I would add to your letter that with trade comes knowledge of the "other" which reduces chances for war, but obviously does not eliminate it. In Yugoslavia, the media reports Milosevic put out on the "other" conflicted with people's personal knowledge, yet people nevertheless began to accept the media reports.
Karen Street, Berkeley (CA) Friends Meeting.
As an alternative to your point #5, you might have a negative auction for the job of handling the students no one wants--i.e., each would go to the school (otherwise qualified) that demanded the smallest subsidy.
Stephen Williams, Bethesda (MD) Friends Meeting.
If we are to give public funds to schools, whether directly or through intermediaries, we want to assure fiscal responsibility and assure that schools meet some standards. Do this and you end up with a government school system. The system you suggest has some similarities with the GI Bill. It worked well for those who chose Harvard (or Oberlin), but there were problems with institutions whose main purpose turned out to be enrichment of the founders rather than education of students. Sad but true.

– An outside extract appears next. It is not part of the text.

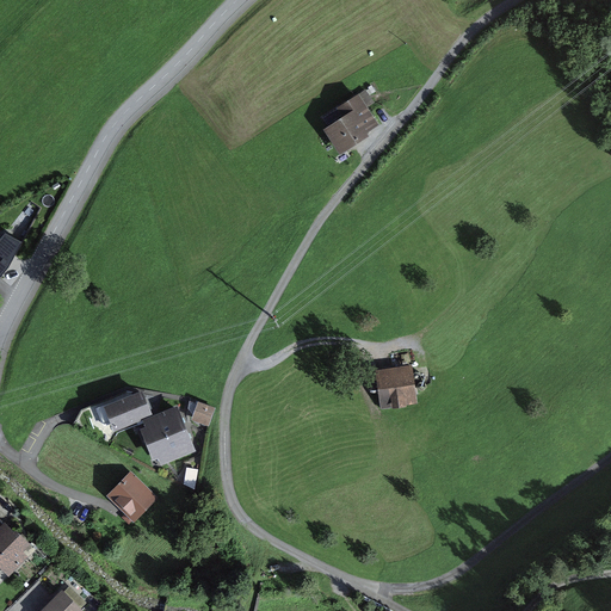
[(380,125),(359,94),(337,109),(343,118),(323,130),(340,156),(370,137),(368,134),(380,125)]
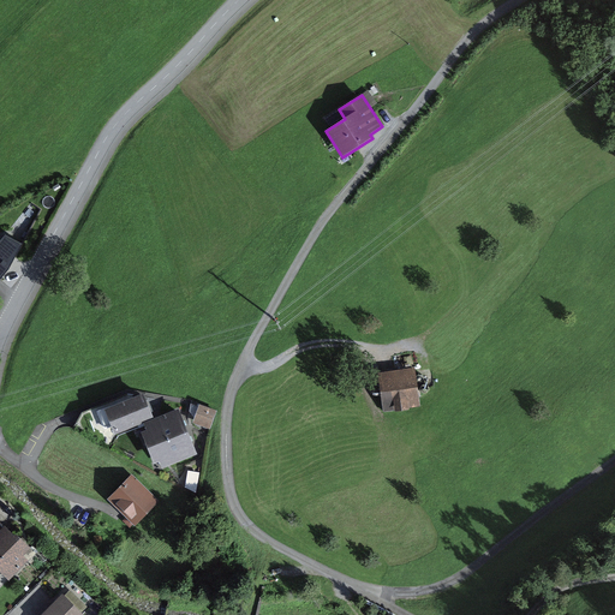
[(23,245),(5,237),(0,242),(0,280),(9,270),(23,245)]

This, like some of your other suggestions, relies on the customer having excellent information and judgment and on the provider having excellent ethics. We're not there yet and if we ever get there it will be long after you and I and our children are gone. We need systems that take into account our limitations as well as our strengths. I'm not convinced that the Quaker belief that there is that of God in everyone necessarily means we will reach that perfection.

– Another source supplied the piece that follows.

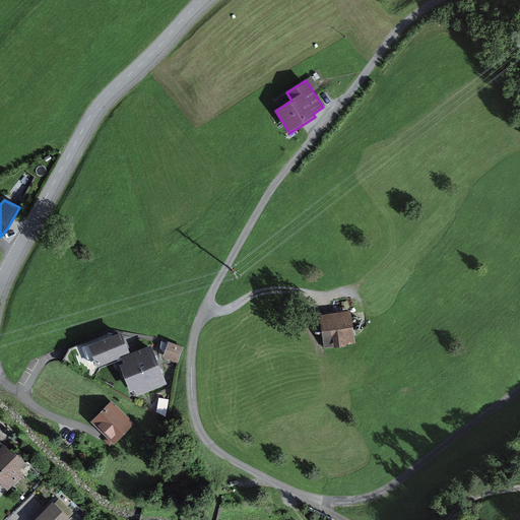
[(348,314),(322,317),(325,345),(352,342),(348,314)]
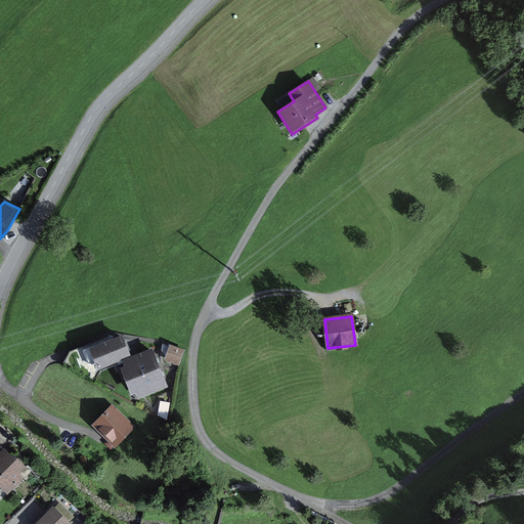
[(122,335),(88,347),(95,368),(130,356),(122,335)]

Vici Oshiro, Minneapolis (MN) Friends Meeting.
I am very uneasy about your proposal to require all students to borrow money needed for their education, even beginning with elementary education. This seems to imply that the only value of education is to increase earning potential. I believe, however, that a well-educated citizenry is important for the benefit of all society. I have read that part of the reason the United States was so productive after World War II was that the GI Bill made it possible for many members of society to go to college that otherwise would not have done so. Even those who did not use the GI Bill to go to college probably were better off because they could find jobs provided by entrepreneurial college graduates. Instead of a loan fund, how about a GI Bill for everyone, even starting with elementary school?
Virginia Flagg, San Diego (CA) Meeting.
I would like to see a better defense of why education should not be free to all. Perhaps the answer lies in "the more you pay, the more it's worth", but I am not sure I go along with that. The biggest problem in education is the "problem children", the delinquents and low IQ students who require extra resources. For the rest of us, the solution is simple: the better a student's performance the better should be the educational opportunities provided. The same could be applied to teachers. This would be a little tough to do well because it would require subjective evaluation on a student-by-student and teacher-by-teacher basis.
Our children are our future. Parents, schools and peers are all important influences, but where parents and peers are part of the problem, as in our inner cities, schools become critically important. Many of them are "failing schools." We have to find ways to improve them. Lord Kelvin said many years ago: "If you can't measure it, you can't improve it."
Gordon Johnson Jr., Trinity United Methodist Church, Alexandria, VA.
National standards will allow comparative judgments between areas and schools. In addition, localities should be free to decide for themselves what they want to measure to evaluate their schools' performance. Let's even ask the schools themselves to come up with the standards they want to use. The important thing is to get started. Markets (the "experts") will then refine and improve the measuring process.